Communication Patterns¶
A training run has five distinct types of network traffic. Discovery is slow and periodic. Activation traffic is per-microbatch. Batch-size accumulation and matchmaking use the DHT with minimal overhead. State averaging is rare, heavy, and synchronised between same-stage peers. Each is described in turn below.
Periodic node announcement (peer discovery)¶
Workers and trainers re-announce themselves into the DHT on a timer. A worker publishes under its stage-prefixed UID (head.0.0, body1.0.1, tail.0.0), tagged with its current sync_phase. The DHTHandler thread refreshes every ~30s.
Trainers traverse each stage's DHT to maintain a live view of the active peers there, performing a full refresh of the per-stage roster every 600s. There is no central registry and no leader election: a peer joining or leaving is a write to the DHT that other peers observe on their next refresh.
Forward / backward activation traffic¶
Per microbatch, the trainer issues an rpc_forward to a worker in each stage, in pipeline order:
- Request payload: input tokens (head) or hidden states from the previous stage (body / tail), plus the optional
grad_outputon backward calls. - Response payload: hidden states (head / body), the loss tensor (tail's forward), or
grad_input(any stage's backward).
Activation gradients (grad_input) flow back stage-by-stage during the backward chain. Parameter gradients never traverse the network: they are accumulated locally and consumed by each worker's own optimizer.step(). The only cross-worker averaging is the sparse state AllReduce described below. See Activation Recomputation for how the backward chain works.
Batch-size accumulation sync (ProgressTracker)¶
A worker cannot decide on its own when to step the optimizer; that decision is collective per stage. Each worker publishes its running sample count to the DHT via ProgressTracker.
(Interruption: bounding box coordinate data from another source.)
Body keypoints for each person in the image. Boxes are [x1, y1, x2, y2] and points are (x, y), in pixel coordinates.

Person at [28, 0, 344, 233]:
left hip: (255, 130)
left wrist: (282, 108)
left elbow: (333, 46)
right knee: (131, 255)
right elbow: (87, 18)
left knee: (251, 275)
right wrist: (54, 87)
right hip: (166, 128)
When the per-stage sum crosses target_batch_size, every worker in the stage takes its optimizer step in lockstep.
Matchmaking (pre-cursor to SPARTA averaging)¶
Before a SPARTA round runs, same-stage peers agree on a group: who is participating, who is the round leader, what the round number is. Hivemind's matchmaking protocol does this over the DHT:
- Peers register their willingness to average this round.
- A group leader is elected (lowest peer ID among the candidates).
- Group composition is locked in and broadcast back.
Matchmaking runs once every 20 local optimizer steps.
SPARTA state averaging (AllReduce within the matched group)¶
Once a group is formed, its members run a butterfly AllReduce on a sparse parameter subset:
- Sparse: 5% of the parameter set is averaged per round.
- Rotating partitions: a different 5% slice each round, covering the full parameter set in 20 rounds.
- Uncompressed: parameter slices traverse the network in FP32 (4 bytes per parameter).
Optimizer state is not periodically averaged. AdamW's exp_avg and exp_avg_sq stay local during training; they are only transferred during the initial state download when a worker joins the run.
Bandwidth per averaging round¶
For a body stage of the Pluralis-8B (~907M trainable parameters), each round transmits 5% × 907M × 4 bytes ≈ 181 MB per peer. The head and tail are larger and asymmetric. The head carries six layers plus a low-rank reparametrized token embedding (~1.37B trainable, ~274 MB per round). The tail is by far the largest stage at ~2.73B trainable parameters (~546 MB per round), carrying six layers plus a full-rank output projection, and its transformer layers use uncompressed projections rather than the low-rank reparametrizations used in the head and bodies. Spread across the group's butterfly all-reduce, this still fits within the WAN bandwidth budget.